Through the exhibit, the artists explore the ideas of place and space, the lake and atmosphere, humans and animals, nature and technology and accumulation versus contemplation. The space is experimental, and this program is designed to be flexible and interdisciplinary. Both Reed and Bivens hope the exhibit inspires similar collaborations across creative disciplines.
“We go to places such as Lake Tahoe or really beautiful vistas to feel a sense of awe and wonder outside of ourselves,” Bivens said. “For me, that’s what art does. And I think that those are some of the elements that art, science and nature have in common. I really feel appreciative of the University for taking this opportunity to allow two very different aspects of the arts to come together and discover in this moment, in this place. I think it’s a gift and I think it’s a model for what should happen in the arts more generally.”
The artists’ reception on August 1 is free and open to the public. Light refreshments and snacks will be served. The gallery will be open to the public beginning July 29 in the final days of Classical Tahoe. Those attending Classical Tahoe are invited to preview the exhibit as it is installed in the Tahoe Gallery on the 3rd floor of the Prim Library.
Human, Robot, Human Artist Reception
August 1, 6 p.m. at the Prim Library
University of Nevada, Reno at Lake Tahoe
999 Tahoe Blvd., Incline Village, Nevada
More about the artists
Josh D. Reed is a trumpeter and educator in the College of Liberal Arts at the University of Nevada, Reno where he oversees the Jazz and Improvisational Music department. He holds degrees from the University of Colorado Boulder, the Eastman School of Music, and James Madison University.
As a performer, Reed has shared the stage with artists such as Dave Douglas, Brad Goode, Anat Cohen, Art Lande, Tommy Igoe, Greg Gisbert, Paquito D’Rivera, Rufus Reid and Darlene Love. He currently leads his own trio, quartet, and quintet.

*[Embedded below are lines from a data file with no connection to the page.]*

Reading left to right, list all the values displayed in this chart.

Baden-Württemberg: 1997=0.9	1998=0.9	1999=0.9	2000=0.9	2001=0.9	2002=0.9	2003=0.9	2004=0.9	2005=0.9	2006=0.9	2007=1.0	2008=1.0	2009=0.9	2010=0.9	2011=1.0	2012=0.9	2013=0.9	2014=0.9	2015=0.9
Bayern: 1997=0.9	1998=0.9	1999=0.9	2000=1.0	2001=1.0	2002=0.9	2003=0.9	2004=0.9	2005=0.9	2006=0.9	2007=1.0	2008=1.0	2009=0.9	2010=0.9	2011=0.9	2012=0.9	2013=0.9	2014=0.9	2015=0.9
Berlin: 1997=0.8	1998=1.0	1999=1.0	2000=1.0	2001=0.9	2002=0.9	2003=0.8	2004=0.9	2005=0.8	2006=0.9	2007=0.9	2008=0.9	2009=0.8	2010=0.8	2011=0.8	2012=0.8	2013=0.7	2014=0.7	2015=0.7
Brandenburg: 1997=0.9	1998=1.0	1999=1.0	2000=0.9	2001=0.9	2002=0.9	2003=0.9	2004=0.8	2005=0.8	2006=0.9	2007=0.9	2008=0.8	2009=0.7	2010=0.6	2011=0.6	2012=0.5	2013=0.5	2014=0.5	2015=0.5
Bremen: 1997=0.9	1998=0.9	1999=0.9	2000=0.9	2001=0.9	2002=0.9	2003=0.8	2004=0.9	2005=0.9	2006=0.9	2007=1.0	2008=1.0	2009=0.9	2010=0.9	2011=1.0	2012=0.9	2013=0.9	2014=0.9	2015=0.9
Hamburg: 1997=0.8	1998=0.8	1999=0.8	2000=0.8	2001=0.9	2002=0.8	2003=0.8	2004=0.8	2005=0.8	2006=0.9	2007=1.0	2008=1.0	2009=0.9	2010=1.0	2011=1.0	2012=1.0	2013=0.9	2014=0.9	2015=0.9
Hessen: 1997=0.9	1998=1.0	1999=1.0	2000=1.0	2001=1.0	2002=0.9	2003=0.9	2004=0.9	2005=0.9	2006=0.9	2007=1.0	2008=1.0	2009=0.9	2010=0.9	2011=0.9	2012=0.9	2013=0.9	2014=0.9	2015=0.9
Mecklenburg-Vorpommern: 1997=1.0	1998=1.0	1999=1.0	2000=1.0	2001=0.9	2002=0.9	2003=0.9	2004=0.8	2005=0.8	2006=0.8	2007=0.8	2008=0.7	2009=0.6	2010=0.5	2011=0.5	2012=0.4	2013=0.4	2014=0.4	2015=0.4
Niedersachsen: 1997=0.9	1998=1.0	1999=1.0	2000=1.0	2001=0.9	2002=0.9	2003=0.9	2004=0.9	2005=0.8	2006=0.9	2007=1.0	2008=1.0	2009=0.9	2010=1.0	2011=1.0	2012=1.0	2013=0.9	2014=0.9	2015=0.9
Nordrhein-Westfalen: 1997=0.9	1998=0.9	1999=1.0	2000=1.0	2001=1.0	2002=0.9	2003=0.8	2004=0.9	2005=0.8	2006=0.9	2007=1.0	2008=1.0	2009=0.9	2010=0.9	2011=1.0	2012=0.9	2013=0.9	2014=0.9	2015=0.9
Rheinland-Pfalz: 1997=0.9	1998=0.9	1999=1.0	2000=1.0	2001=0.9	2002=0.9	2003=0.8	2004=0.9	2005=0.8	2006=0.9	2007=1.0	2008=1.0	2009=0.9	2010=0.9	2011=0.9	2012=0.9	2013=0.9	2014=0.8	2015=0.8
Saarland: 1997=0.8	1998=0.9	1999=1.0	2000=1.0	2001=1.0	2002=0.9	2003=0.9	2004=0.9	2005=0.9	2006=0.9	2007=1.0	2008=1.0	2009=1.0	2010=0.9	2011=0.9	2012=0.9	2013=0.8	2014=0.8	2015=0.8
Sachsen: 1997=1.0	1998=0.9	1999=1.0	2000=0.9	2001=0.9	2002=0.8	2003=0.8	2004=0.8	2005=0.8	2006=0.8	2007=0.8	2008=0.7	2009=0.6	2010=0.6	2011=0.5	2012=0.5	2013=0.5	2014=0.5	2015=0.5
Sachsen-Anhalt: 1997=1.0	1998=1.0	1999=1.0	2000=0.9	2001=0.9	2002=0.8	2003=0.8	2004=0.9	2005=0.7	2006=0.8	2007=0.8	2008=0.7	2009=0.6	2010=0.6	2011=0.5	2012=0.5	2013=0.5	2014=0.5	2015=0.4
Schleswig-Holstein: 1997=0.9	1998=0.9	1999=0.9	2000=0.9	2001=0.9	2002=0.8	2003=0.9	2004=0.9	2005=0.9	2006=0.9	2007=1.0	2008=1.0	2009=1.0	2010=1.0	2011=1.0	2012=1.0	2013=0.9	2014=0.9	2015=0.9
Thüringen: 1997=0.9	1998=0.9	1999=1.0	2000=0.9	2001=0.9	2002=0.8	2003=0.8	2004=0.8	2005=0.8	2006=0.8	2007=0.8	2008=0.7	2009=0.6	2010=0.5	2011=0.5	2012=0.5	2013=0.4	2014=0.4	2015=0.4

As an educator, he has taught private lessons, ensembles and courses at Lagond Music School in New York, Metropolitan State University in Colorado, University of Colorado, and communities throughout the United States. Reed directed the jazz program at the University of Missouri in the spring of 2017 before directing the jazz program at Santa Clara University. He joined the faculty at the University of Nevada, Reno in the fall of 2019 as an assistant professor of jazz trumpet.
Reed recently released his first recording as a leader: “Leaping Forward” featuring Art Lande. He is also featured on Art Deco’s “Free Range,” Emily Takahashi’s “Not Spoken,” Omar Thomas’s “I Am,” Matt Smiley’s “Quartet Art” and releases from Dillon Vado’s “Never Weather” and The Tim Wendel Septet.

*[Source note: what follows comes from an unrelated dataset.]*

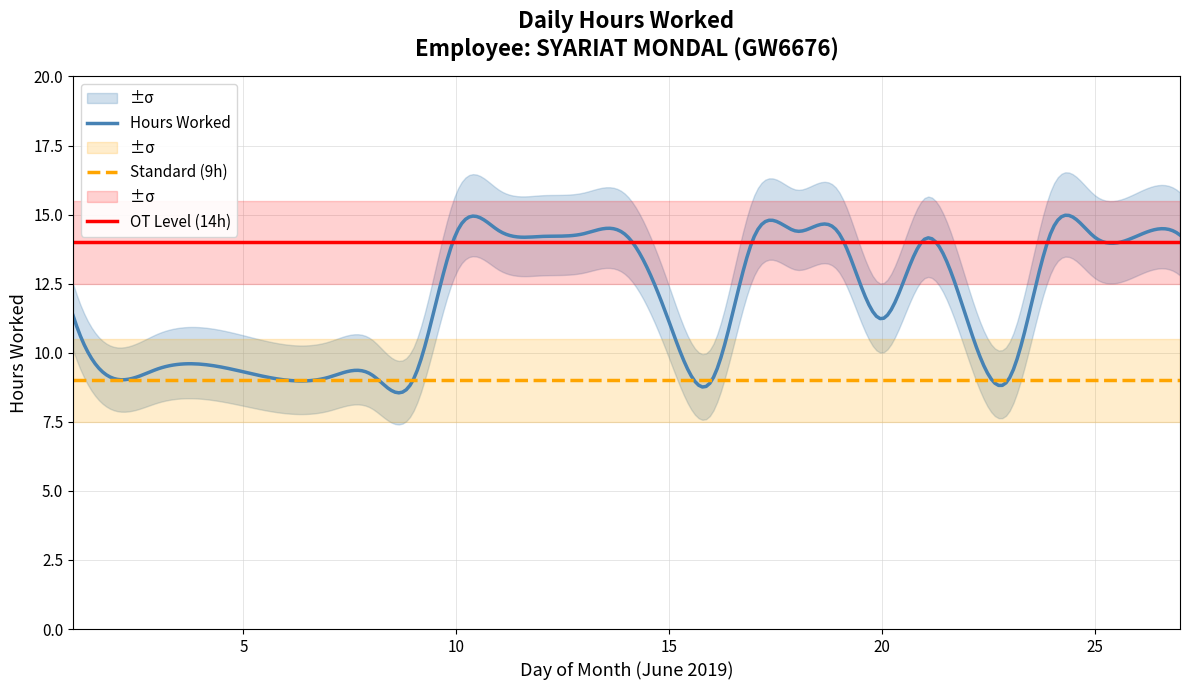

The value of Hours Upper at 14 is 10.8. True or false?

False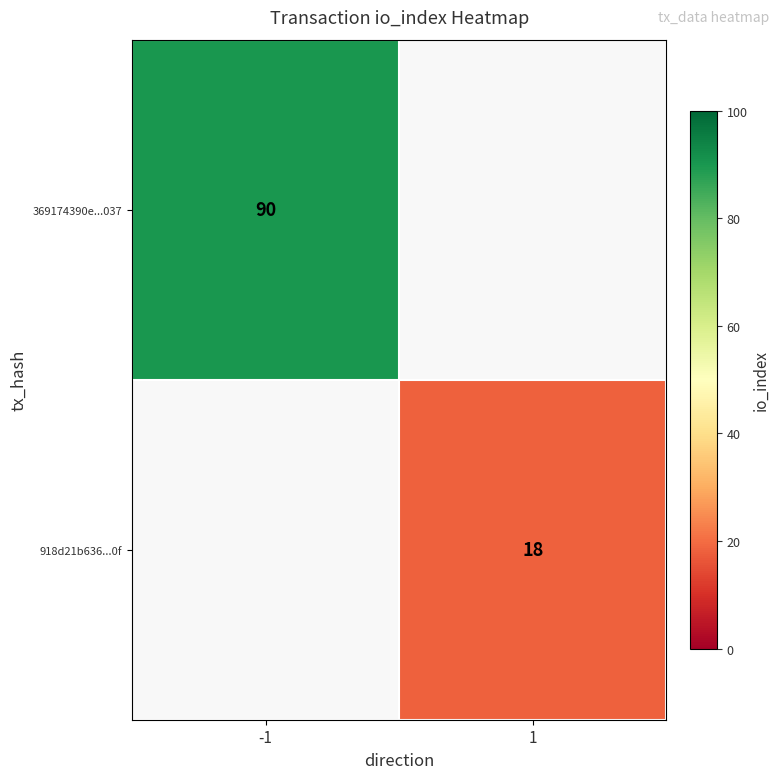

The value of 369174390e...037 at -1 is 60. True or false?

False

Emily Ward Bivens was raised in southern Louisiana. Her childhood bedroom was set apart from her family on the far side of an old house under which a large colony of armadillos would root and cavort all night. She studied biology later switching to art when she realized that there are limits to what science can explain. She has had exhibitions and performances in festivals, museums, galleries and washaterias.

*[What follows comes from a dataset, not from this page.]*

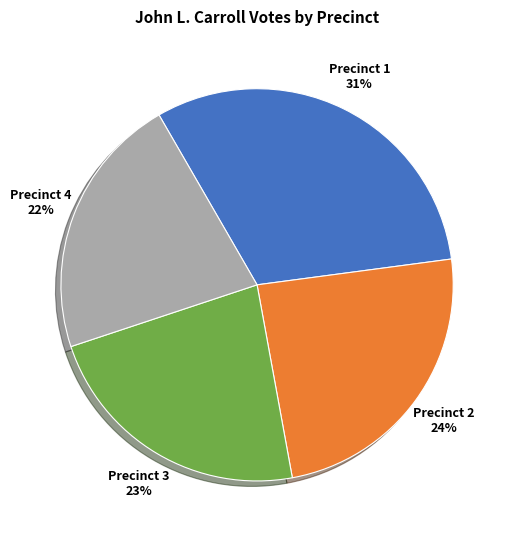

To the nearest percent, what is the difference between the largest and smallest slice percentages?

9%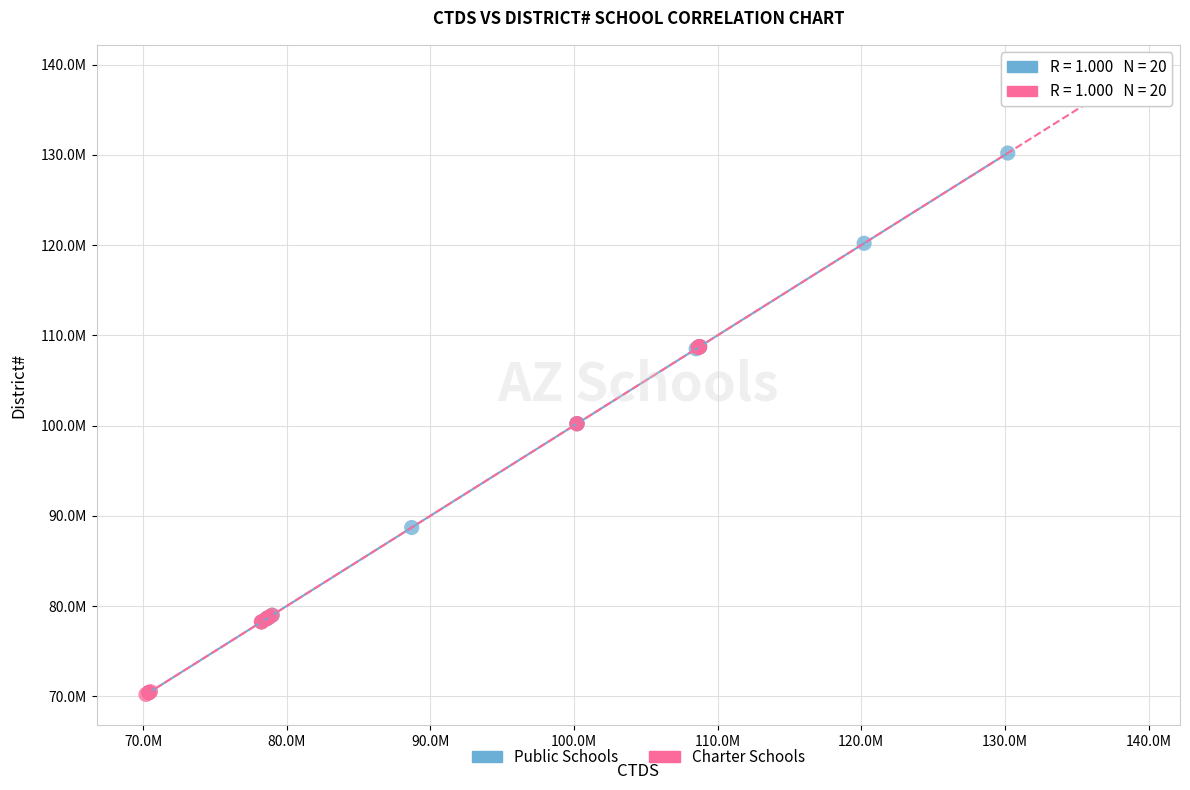

Which series has the largest Y range (max minus min)?

Charter Schools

Bivens is the recipient of the 2019 Ann and Steve Bailey Opportunity Grant and 2019 Tennessee Arts Commission Individual Artist Fellowship. Individual work has been shown at Skulpturens Hus, Stockholm, Sweden, Museum of Contemporary Art, Denver, CO, Temple Contemporary, Philadelphia, PA and DEMO project in Springfield, IL. Her collaborative work with The Bridge Club has been presented at Press Street for Prospect 3+, New Orleans, LA, Museum of Contemporary Art, Santa Barbara, CA, The Texas Biennial, San Antonio, TX, Currents: The Santa Fe International New Media Festival, Santa Fe, NM and the Lawndale Art Center, Houston, TX. Bivens received her BFA from Colorado State University and her MFA from the University of Colorado in Boulder. She is a professor of Time-Based Art and Cinema Studies at the University of Tennessee, Knoxville.